Évolution de la logique d’allocation institutionnelle

Après la clarification de la SEC sur le statut des récompenses de staking, l’offre d’ETF de staking s’est élargie. Des produits comme l’ETF ETHB de BlackRock ont obtenu une reconnaissance réglementaire à la suite de cette décision. Lorsque les ETF peuvent staker de l’ETH et générer du rendement, les détenteurs institutionnels bénéficient non seulement de l’évolution du prix de l’ETH, mais aussi d’un revenu de staking continu — un attrait particulier dans les cadres d’allocation d’actifs traditionnels.

Cependant, une divergence structurelle apparaît : à mesure que le taux de staking augmente, la tendance de l’APY est à la baisse, et les rendements affichés par les ETF s’ajusteront en conséquence. Les institutions évaluant les ETF de staking ETH doivent intégrer cette tendance de long terme.

Impact sur le Layer 2 et dynamique concurrentielle

Glamsterdam recentre l’attention sur la couche de base d’Ethereum. Les précédentes mises à niveau (notamment Dencun) visaient à réduire les coûts de disponibilité des données pour soutenir la croissance du Layer 2, tandis que Glamsterdam s’affirme comme une mise à niveau « Layer 1-first » — destinée à renforcer la robustesse et l’efficacité du protocole Ethereum.

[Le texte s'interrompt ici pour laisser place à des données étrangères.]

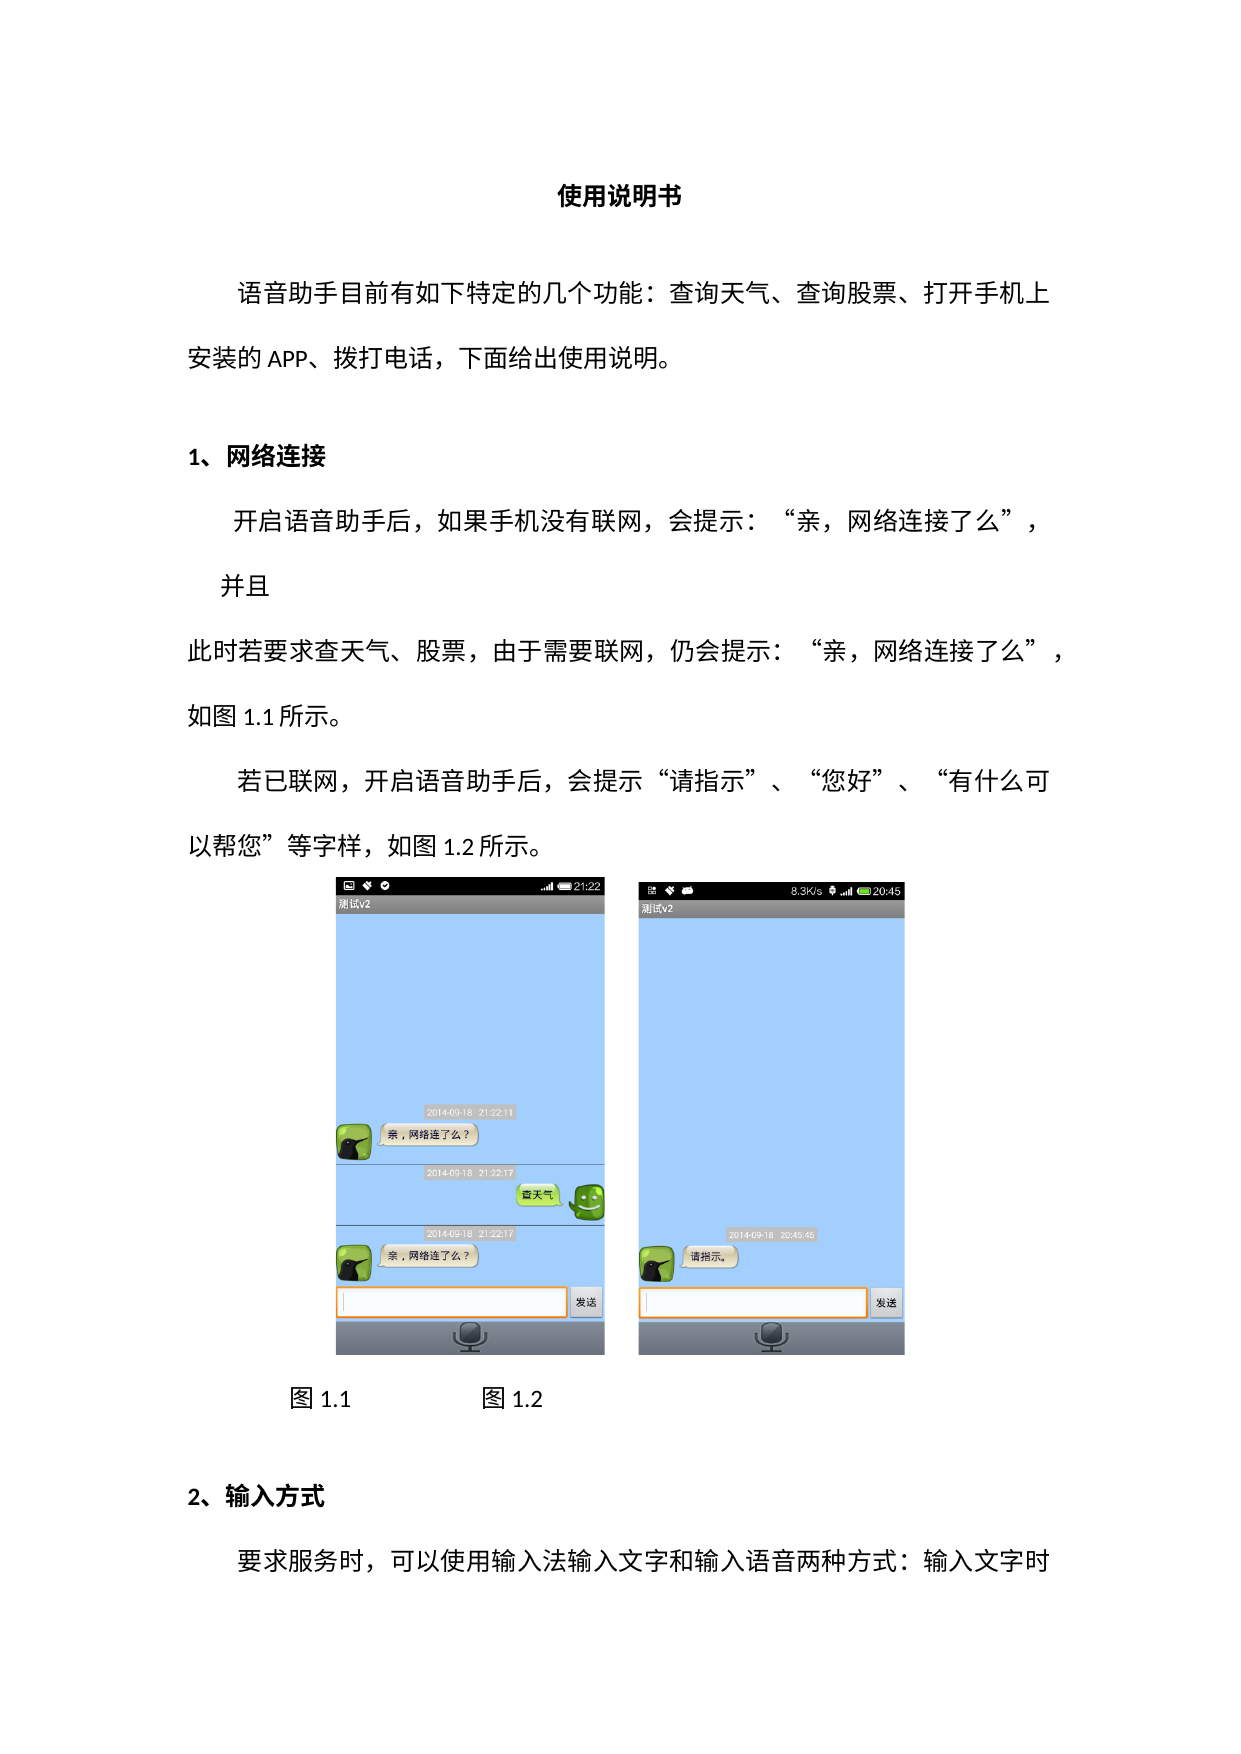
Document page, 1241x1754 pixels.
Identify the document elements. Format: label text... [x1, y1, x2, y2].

Cette orientation reflète la réponse de la communauté aux pressions concurrentielles. Pour autant, les écosystèmes Layer 2 ont bâti une forte base d’utilisateurs et des effets de réseau ces deux dernières années, avec des réseaux comme Base, Arbitrum ou Optimism affichant une croissance soutenue des utilisateurs actifs quotidiens. L’amélioration de la couche 1 et l’expansion du Layer 2 ne sont pas antagonistes, mais relèvent d’une relation symbiotique entre l’infrastructure et la couche applicative.

Conclusion

La mise à niveau Glamsterdam marque le passage d’Ethereum d’une phase « d’expansion externe » à une logique de « consolidation interne ». Elle fait le choix de la robustesse, de la transparence et de la résistance à la censure pour la production de blocs, la validation et la distribution des récompenses, plutôt que de fonctionnalités spectaculaires. Cette approche « d’ingénierie sobre » est précisément ce qui sous-tend la stabilité à long terme d’une couche de règlement financier mondiale.

Pour les détenteurs de stETH, la mise à niveau introduit un équilibre de forces opposées dans le modèle de rendement — la transparence du MEV et la réduction des barrières d’accès au staking se conjuguent, la première soutenant les rendements à court terme, la seconde diluant les récompenses de base à long terme. Pour les développeurs DeFi, des marchés du gaz plus prévisibles, une validation parallèle plus efficace et une allocation transparente du MEV ouvrent de nouveaux paramètres de conception de protocoles. Pour le marché crypto dans son ensemble, Glamsterdam — allié à un cadre réglementaire en amélioration — consolide la place d’Ethereum dans les stratégies d’allocation institutionnelle.